For each tool, you get:

  • Default ports for service discovery
  • Access URLs for SaaS tools (great for recon and Google dorking)
  • Default credentials where applicable
  • Attack vectors with links to relevant CVEs and research
  • Common misconfigurations we've seen in the wild

Built for Speed

The guide includes ready-to-run commands for your internal pentest workflow:

# Enumerate internal ranges
for range in "10.0.0.0/8" "172.16.0.0/12" "192.168.0.0/16"; do
    echo "$range" | mapcidr -silent >> targets.txt
done

# Discover DevOps services
cat targets.txt | httpx -p 80,443,8080,8443,9000,3000,8081,9200,5601,8200 \
    -title -tech-detect -status-code -o live_services.txt

# Scan for vulnerabilities and default creds
nuclei -l live_services.txt -tags devops,cicd,default-login,jenkins,gitlab \
    -severity medium,high,critical -o findings.txt

A Living Document

Fair warning: this is a work in progress. The guide originated from our internal pentest methodology wiki at Arcanum, and we've been enhancing it with the help of AI to fill gaps, add recent CVEs, and improve the overall structure. We'll continue updating it as new vulnerabilities drop and as we discover new attack patterns during engagements.

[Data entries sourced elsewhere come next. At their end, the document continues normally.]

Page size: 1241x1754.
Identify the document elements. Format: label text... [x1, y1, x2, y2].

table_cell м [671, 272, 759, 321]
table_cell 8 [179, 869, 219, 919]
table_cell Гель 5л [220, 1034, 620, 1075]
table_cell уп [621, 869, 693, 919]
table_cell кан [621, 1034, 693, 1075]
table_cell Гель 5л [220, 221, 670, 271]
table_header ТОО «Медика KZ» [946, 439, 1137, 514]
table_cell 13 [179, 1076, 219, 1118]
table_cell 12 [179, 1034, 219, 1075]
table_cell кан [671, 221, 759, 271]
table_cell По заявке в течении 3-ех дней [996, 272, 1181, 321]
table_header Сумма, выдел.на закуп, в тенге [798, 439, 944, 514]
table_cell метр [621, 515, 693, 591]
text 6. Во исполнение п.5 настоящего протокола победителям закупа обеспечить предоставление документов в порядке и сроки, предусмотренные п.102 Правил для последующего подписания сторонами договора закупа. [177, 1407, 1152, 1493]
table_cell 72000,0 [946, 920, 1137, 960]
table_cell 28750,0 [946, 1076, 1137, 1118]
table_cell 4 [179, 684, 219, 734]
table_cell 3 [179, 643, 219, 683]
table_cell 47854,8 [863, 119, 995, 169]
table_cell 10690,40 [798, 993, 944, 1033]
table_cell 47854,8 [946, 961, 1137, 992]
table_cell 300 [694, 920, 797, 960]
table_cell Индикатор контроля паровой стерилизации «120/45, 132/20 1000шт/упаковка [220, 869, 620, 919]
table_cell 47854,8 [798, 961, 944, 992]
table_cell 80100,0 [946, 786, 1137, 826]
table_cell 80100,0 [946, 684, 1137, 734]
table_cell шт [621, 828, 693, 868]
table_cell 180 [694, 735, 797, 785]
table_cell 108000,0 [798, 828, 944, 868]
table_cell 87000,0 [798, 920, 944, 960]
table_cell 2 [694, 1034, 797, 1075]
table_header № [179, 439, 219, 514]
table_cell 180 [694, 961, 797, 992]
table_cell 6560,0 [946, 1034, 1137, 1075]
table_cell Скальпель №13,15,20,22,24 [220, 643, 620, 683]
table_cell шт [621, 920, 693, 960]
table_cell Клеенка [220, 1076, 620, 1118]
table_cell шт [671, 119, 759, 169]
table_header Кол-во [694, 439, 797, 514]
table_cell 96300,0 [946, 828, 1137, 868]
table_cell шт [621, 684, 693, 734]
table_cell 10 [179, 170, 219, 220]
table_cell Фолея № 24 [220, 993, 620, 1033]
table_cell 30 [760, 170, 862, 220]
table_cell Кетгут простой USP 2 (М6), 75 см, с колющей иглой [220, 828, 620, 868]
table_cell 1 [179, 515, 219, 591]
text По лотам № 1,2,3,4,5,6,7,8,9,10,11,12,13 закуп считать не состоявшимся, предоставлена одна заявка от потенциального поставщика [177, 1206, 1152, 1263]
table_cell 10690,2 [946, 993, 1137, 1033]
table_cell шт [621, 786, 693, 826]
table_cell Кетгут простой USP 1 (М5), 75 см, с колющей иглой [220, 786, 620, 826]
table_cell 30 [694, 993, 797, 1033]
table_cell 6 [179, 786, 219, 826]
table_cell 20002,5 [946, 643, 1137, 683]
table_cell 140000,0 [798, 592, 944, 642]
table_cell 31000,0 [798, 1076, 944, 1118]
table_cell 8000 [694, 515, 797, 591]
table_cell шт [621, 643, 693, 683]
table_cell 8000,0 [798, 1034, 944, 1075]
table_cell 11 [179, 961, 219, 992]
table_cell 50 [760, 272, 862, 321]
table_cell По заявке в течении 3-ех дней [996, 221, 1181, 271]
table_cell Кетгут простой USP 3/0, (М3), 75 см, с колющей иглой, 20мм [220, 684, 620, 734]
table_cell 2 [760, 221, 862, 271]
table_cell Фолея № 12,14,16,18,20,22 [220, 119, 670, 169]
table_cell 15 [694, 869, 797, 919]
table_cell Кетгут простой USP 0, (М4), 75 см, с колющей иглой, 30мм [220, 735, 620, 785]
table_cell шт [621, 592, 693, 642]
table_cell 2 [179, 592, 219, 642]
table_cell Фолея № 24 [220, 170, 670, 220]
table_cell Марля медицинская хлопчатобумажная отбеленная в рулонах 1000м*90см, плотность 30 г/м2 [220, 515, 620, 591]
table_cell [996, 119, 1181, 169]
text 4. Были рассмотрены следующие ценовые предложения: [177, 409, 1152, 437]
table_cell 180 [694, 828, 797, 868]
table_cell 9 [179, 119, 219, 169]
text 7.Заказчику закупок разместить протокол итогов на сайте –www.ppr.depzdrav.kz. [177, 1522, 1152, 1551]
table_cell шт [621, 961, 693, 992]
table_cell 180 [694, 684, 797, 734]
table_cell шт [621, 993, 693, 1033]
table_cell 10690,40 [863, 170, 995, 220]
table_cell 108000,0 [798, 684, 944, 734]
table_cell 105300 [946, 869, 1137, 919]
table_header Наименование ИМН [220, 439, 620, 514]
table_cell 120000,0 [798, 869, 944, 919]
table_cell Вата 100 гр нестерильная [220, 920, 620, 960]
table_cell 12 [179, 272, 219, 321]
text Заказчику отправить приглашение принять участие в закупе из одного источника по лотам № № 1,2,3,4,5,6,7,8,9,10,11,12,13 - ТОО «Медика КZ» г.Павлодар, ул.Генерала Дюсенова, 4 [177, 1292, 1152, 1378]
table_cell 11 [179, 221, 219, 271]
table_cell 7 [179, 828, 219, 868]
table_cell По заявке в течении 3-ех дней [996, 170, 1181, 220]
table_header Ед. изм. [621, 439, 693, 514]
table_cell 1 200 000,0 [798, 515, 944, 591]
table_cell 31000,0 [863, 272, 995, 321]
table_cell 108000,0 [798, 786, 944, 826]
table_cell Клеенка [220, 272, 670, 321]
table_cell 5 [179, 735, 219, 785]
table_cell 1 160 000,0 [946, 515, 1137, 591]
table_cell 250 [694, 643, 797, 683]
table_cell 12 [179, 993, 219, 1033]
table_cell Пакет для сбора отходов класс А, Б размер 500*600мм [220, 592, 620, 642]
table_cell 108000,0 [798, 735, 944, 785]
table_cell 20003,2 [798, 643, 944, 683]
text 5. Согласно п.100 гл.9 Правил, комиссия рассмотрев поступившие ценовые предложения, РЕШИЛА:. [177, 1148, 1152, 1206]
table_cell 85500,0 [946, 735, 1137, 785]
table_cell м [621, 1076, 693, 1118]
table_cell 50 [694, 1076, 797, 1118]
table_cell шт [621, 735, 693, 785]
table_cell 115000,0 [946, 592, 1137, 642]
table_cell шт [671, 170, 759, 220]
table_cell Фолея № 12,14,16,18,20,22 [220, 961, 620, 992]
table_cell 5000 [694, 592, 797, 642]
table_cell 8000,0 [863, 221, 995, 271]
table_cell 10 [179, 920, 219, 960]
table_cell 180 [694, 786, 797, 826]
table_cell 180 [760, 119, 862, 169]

If you spot something missing or incorrect, PRs are welcome.

Try It Out

The guide is live now at: arcanum-sec.github.io/devops-attack-surface

It's fully client-side, searchable, and works great on mobile for those times you're on-site and need a quick reference.

What's Next

We're planning to add:

  • Container & Kubernetes section (Docker, K8s, Helm, etc.)
  • Cloud-specific attack patterns (AWS, Azure, GCP misconfigs)
  • More IoT/embedded systems common in enterprise environments
  • Integration with Nuclei template recommendations

Final Thoughts

The DevOps attack surface is only going to keep growing. Every new tool added to the pipeline is another potential entry point. My hope is that this resource helps pentesters work more efficiently and helps defenders understand what attackers are looking for.

Happy hunting.

Jason Haddix Founder, Arcanum Security @jhaddix


The DevOps Attack Surface Guide is open source and available at github.com/Arcanum-Sec/devops-attack-surface.